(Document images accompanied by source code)
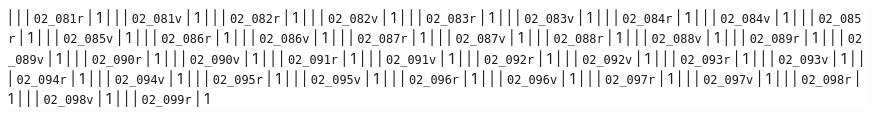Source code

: | | | `02_081r` | 1
| | | `02_081v` | 1
| | | `02_082r` | 1
| | | `02_082v` | 1
| | | `02_083r` | 1
| | | `02_083v` | 1
| | | `02_084r` | 1
| | | `02_084v` | 1
| | | `02_085r` | 1
| | | `02_085v` | 1
| | | `02_086r` | 1
| | | `02_086v` | 1
| | | `02_087r` | 1
| | | `02_087v` | 1
| | | `02_088r` | 1
| | | `02_088v` | 1
| | | `02_089r` | 1
| | | `02_089v` | 1
| | | `02_090r` | 1
| | | `02_090v` | 1
| | | `02_091r` | 1
| | | `02_091v` | 1
| | | `02_092r` | 1
| | | `02_092v` | 1
| | | `02_093r` | 1
| | | `02_093v` | 1
| | | `02_094r` | 1
| | | `02_094v` | 1
| | | `02_095r` | 1
| | | `02_095v` | 1
| | | `02_096r` | 1
| | | `02_096v` | 1
| | | `02_097r` | 1
| | | `02_097v` | 1
| | | `02_098r` | 1
| | | `02_098v` | 1
| | | `02_099r` | 1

# [Work request]
Reproduce every line of the listing above without alteration, omitting the pictures.

# [Answer]
Source code

: | | | `02_081r` | 1
| | | `02_081v` | 1
| | | `02_082r` | 1
| | | `02_082v` | 1
| | | `02_083r` | 1
| | | `02_083v` | 1
| | | `02_084r` | 1
| | | `02_084v` | 1
| | | `02_085r` | 1
| | | `02_085v` | 1
| | | `02_086r` | 1
| | | `02_086v` | 1
| | | `02_087r` | 1
| | | `02_087v` | 1
| | | `02_088r` | 1
| | | `02_088v` | 1
| | | `02_089r` | 1
| | | `02_089v` | 1
| | | `02_090r` | 1
| | | `02_090v` | 1
| | | `02_091r` | 1
| | | `02_091v` | 1
| | | `02_092r` | 1
| | | `02_092v` | 1
| | | `02_093r` | 1
| | | `02_093v` | 1
| | | `02_094r` | 1
| | | `02_094v` | 1
| | | `02_095r` | 1
| | | `02_095v` | 1
| | | `02_096r` | 1
| | | `02_096v` | 1
| | | `02_097r` | 1
| | | `02_097v` | 1
| | | `02_098r` | 1
| | | `02_098v` | 1
| | | `02_099r` | 1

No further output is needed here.